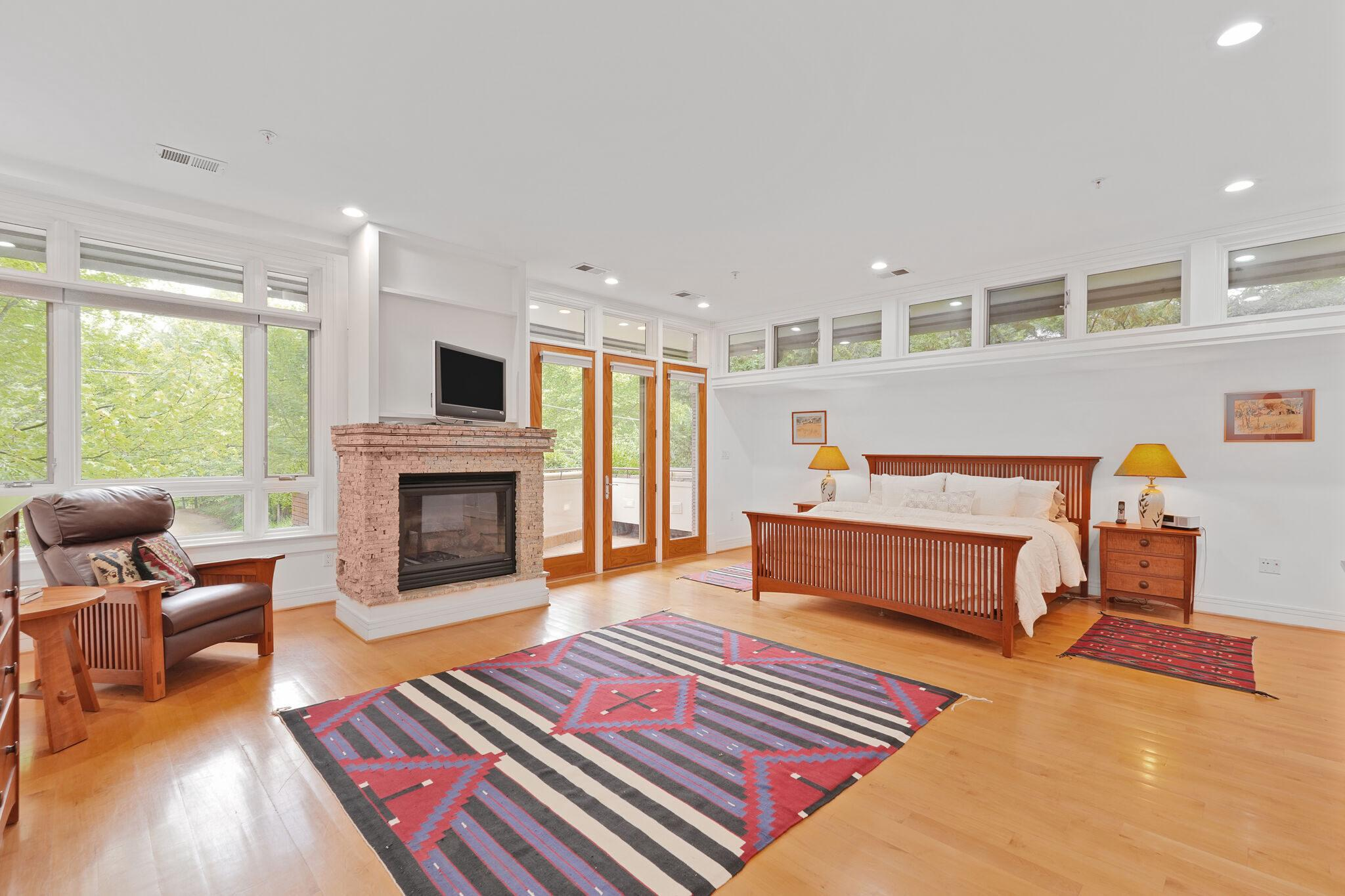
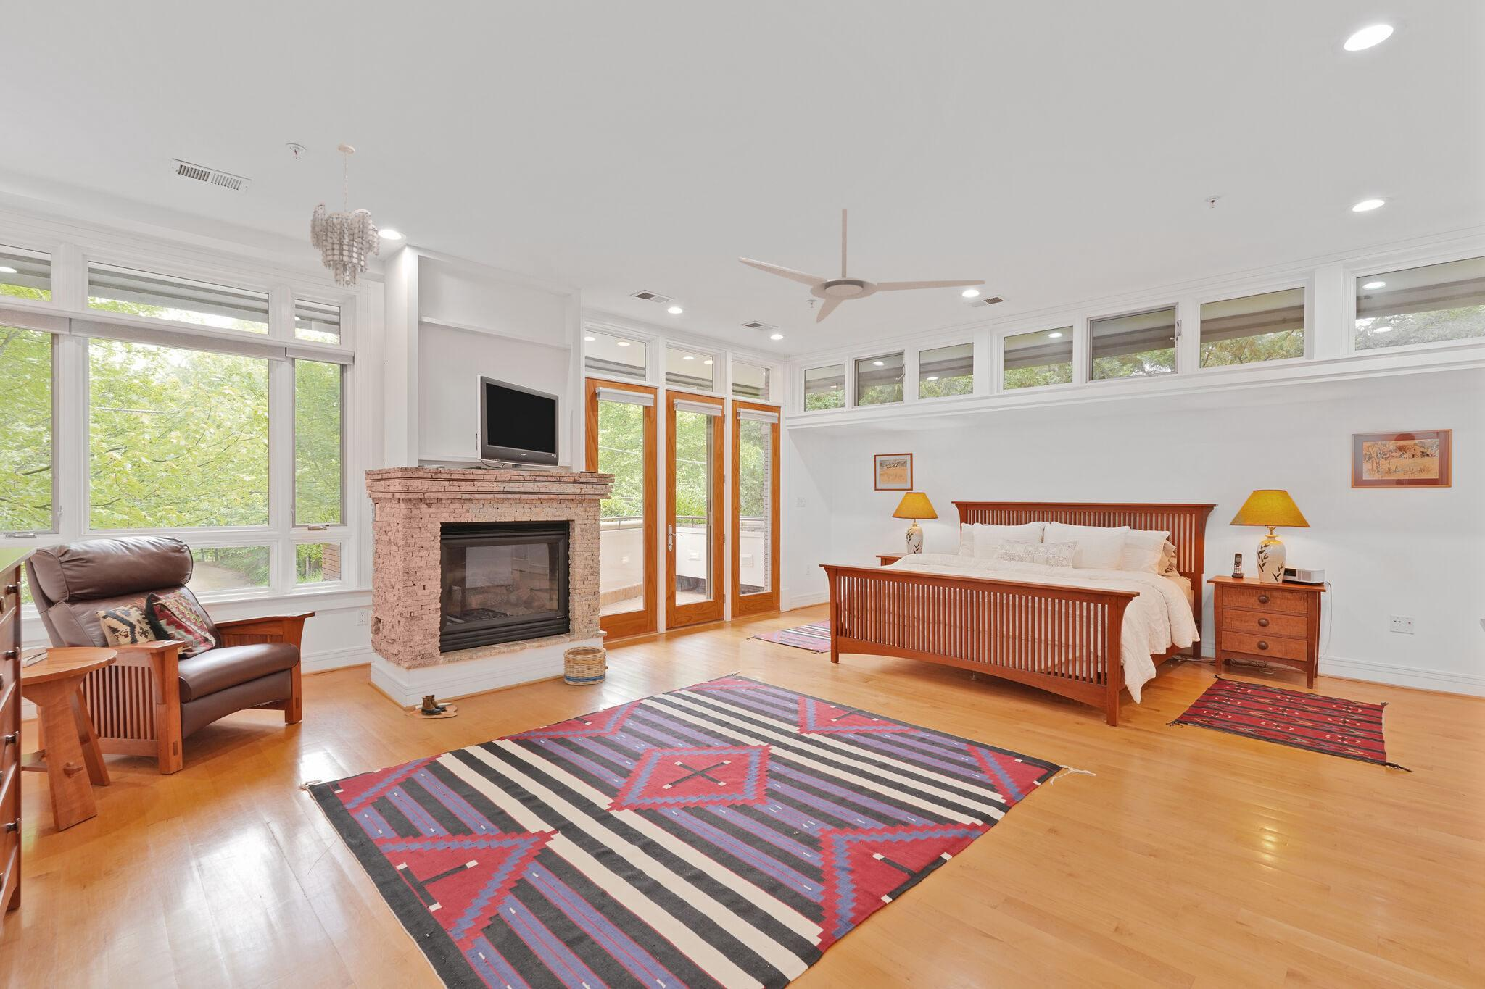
+ ceiling fan [739,208,986,323]
+ chandelier [309,143,381,288]
+ boots [404,694,458,720]
+ basket [563,646,606,687]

──────────

• EXERCISE DESCRIPTION:
Your response must reproduce every line of the data exactly, with images omitted.

• TASK RESULT:
+ ceiling fan [739,208,986,323]
+ chandelier [309,143,381,288]
+ boots [404,694,458,720]
+ basket [563,646,606,687]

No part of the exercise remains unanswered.